The Language of Football
The language of football has two parts – the language needed to play the game, and the language needed to talk about the game. The second part has developed because people talk about the game so much. ‘One two,’ ‘get tight’ and ‘now’ are heard on the pitch. In the TV and radio studios, they talk about ‘massive mountains’ and ‘big asks.’ On the pitch, it’s functional. Off the pitch, it’s clichéd.
On TV, they used to say a game was important if a) because it was important and b) only when it was important. Later, they changed ‘important’ to ‘big.’ Then they said it was ‘big’ even when it wasn’t. Now, they don’t say important or big, they say ‘massive.’ They mean important. They say it all the time, even when the game is not important because it is too early in the season (already massive, massive at this early stage) or too late (still massive) or irrelevant because the result won’t change anything (try telling that to those fans, for them, it’s still massive.)

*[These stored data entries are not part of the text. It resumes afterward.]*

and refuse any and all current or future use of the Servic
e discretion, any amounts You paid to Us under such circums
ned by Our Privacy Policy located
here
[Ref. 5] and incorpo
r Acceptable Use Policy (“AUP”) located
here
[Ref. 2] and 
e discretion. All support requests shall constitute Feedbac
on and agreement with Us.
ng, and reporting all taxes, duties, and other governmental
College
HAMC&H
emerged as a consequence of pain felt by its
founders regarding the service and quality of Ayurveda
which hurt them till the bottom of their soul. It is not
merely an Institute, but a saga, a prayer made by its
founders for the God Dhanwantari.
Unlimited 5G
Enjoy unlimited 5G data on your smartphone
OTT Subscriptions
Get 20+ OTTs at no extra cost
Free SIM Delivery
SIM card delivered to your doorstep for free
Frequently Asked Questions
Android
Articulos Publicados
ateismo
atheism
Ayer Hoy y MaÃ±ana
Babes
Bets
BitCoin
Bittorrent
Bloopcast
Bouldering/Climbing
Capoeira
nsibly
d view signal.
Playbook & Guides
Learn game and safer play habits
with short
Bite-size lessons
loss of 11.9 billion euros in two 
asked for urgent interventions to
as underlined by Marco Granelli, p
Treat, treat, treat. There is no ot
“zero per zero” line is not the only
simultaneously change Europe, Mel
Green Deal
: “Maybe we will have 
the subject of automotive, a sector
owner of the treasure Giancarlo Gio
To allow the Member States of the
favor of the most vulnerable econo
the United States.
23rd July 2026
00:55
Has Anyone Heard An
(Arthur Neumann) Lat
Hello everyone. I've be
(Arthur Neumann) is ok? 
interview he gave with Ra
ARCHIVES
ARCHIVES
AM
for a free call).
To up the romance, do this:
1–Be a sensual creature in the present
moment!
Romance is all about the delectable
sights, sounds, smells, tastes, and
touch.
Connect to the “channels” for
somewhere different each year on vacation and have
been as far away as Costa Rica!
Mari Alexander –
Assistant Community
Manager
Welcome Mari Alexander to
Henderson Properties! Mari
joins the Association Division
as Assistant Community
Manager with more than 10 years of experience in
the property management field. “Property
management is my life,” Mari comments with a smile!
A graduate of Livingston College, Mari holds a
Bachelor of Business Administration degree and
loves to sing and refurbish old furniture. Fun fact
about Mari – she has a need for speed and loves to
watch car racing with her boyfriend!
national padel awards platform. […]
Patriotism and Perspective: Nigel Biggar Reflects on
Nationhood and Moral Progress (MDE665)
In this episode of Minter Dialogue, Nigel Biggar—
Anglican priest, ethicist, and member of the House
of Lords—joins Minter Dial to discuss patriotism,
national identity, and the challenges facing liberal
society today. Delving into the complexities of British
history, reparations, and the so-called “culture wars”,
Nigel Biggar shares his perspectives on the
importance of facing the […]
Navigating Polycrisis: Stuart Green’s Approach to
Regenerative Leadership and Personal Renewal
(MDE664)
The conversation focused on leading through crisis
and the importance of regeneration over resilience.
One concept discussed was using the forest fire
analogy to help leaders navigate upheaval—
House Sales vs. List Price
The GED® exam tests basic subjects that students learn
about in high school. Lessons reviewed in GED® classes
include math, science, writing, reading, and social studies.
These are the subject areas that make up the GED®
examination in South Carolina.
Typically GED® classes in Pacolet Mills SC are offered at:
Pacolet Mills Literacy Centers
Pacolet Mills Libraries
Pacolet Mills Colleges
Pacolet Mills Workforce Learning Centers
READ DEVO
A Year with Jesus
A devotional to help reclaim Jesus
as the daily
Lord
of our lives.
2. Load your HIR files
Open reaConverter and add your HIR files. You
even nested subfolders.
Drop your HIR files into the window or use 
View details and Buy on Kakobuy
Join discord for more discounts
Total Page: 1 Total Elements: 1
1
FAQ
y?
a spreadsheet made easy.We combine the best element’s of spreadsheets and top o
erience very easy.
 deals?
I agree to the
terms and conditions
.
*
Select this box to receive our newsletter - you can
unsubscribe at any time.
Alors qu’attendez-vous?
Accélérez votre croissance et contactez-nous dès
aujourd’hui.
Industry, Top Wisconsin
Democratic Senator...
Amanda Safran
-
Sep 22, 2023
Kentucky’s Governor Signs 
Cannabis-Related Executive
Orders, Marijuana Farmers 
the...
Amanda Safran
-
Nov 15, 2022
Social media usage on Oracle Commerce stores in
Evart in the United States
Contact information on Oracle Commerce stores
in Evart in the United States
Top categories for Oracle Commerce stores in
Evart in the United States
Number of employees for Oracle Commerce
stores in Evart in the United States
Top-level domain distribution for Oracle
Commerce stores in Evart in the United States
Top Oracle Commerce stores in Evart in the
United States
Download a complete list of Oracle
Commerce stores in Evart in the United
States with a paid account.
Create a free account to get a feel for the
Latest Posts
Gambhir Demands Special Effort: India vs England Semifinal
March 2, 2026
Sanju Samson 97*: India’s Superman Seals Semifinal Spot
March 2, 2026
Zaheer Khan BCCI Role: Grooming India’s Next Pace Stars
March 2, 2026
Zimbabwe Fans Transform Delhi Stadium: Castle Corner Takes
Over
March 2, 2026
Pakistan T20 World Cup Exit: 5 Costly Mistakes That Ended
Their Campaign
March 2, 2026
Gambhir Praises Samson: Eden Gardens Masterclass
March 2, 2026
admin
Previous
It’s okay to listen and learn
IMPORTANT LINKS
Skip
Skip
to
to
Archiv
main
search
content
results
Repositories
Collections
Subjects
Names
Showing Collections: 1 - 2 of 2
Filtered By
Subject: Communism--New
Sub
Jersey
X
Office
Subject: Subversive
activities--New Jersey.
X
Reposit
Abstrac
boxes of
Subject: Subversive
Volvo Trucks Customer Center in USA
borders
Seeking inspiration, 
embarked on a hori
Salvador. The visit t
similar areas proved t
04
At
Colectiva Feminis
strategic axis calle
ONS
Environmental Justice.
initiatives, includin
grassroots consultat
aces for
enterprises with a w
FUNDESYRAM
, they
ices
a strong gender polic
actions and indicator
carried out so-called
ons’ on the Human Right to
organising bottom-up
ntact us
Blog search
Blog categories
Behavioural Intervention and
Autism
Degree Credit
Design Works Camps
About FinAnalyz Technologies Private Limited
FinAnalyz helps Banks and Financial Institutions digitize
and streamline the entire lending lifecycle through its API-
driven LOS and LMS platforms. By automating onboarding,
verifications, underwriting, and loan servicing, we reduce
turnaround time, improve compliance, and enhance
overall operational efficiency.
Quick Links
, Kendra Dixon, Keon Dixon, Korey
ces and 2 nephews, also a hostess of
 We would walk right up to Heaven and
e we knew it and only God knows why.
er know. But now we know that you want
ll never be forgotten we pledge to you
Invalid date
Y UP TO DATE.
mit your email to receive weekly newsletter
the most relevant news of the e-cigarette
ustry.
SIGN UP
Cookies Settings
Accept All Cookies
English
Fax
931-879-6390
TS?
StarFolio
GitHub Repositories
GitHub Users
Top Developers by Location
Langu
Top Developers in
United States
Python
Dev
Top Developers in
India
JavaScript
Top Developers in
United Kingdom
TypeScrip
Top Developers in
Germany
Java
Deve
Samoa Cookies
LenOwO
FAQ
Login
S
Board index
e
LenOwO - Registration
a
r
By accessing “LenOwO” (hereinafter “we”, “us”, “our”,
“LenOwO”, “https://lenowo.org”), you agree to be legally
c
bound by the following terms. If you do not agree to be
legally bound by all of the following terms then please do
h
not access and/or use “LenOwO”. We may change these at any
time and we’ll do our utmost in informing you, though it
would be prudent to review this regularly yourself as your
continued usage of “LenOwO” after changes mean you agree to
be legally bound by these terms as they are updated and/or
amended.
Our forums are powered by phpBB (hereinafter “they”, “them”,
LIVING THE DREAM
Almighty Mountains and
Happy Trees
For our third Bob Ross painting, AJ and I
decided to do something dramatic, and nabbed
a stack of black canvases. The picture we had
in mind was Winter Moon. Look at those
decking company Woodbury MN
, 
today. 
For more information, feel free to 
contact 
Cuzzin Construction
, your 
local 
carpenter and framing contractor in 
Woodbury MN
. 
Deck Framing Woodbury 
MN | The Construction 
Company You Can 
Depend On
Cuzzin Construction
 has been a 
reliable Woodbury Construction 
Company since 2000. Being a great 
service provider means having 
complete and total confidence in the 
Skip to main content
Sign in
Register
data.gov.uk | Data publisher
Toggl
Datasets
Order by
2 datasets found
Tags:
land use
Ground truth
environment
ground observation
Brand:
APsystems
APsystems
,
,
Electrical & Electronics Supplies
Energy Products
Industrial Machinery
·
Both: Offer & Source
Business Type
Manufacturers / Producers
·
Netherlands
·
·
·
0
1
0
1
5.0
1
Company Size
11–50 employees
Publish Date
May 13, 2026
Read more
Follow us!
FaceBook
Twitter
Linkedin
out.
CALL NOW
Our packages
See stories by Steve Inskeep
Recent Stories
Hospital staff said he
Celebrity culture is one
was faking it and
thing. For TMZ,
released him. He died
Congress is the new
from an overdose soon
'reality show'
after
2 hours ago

Talking about football is great, you only need ‘massive.’ You don’t need to know anything about English. You don’t even need to know anything about football. Listening to someone talking about football is harder, e.g. ‘A mountain to climb’ is a very challenging situation. ‘A big ask’ used to be ‘a lot to ask,’ both of which also mean a very challenging situation also.
So next time you can’t understand the man on TV talking about football, remember, he’s not speaking English, he’s talking in clichés. Your English is not the problem, his English is the problem. It’s important to remember that. It’s massive.